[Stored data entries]
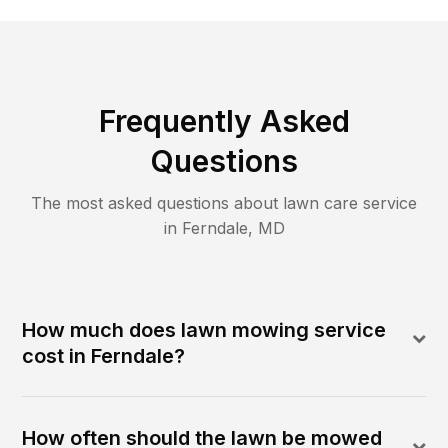
Frequently Asked
Questions
The most asked questions about lawn care service
in
Ferndale
,
MD
How much does lawn mowing service
cost in Ferndale?
How often should the lawn be mowed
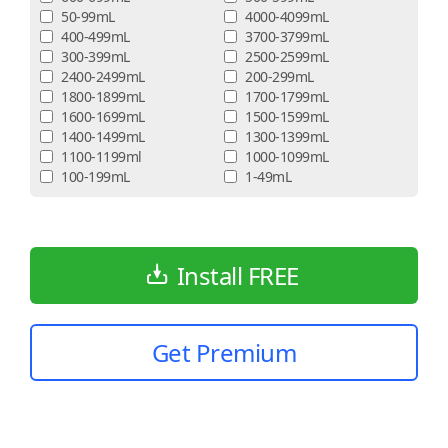
50-99mL
4000-4099mL
400-499mL
3700-3799mL
300-399mL
2500-2599mL
2400-2499mL
200-299mL
1800-1899mL
1700-1799mL
1600-1699mL
1500-1599mL
1400-1499mL
1300-1399mL
1100-1199ml
1000-1099mL
100-199mL
1-49mL
Install FREE
Get Premium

Action item: Word for word, quote the lines above. Omit the pictures.

Reply to the exercise:
Frequently Asked
Questions
The most asked questions about lawn care service
in
Ferndale
,
MD
How much does lawn mowing service
cost in Ferndale?
How often should the lawn be mowed
50-99mL
4000-4099mL
400-499mL
3700-3799mL
300-399mL
2500-2599mL
2400-2499mL
200-299mL
1800-1899mL
1700-1799mL
1600-1699mL
1500-1599mL
1400-1499mL
1300-1399mL
1100-1199ml
1000-1099mL
100-199mL
1-49mL
Install FREE
Get Premium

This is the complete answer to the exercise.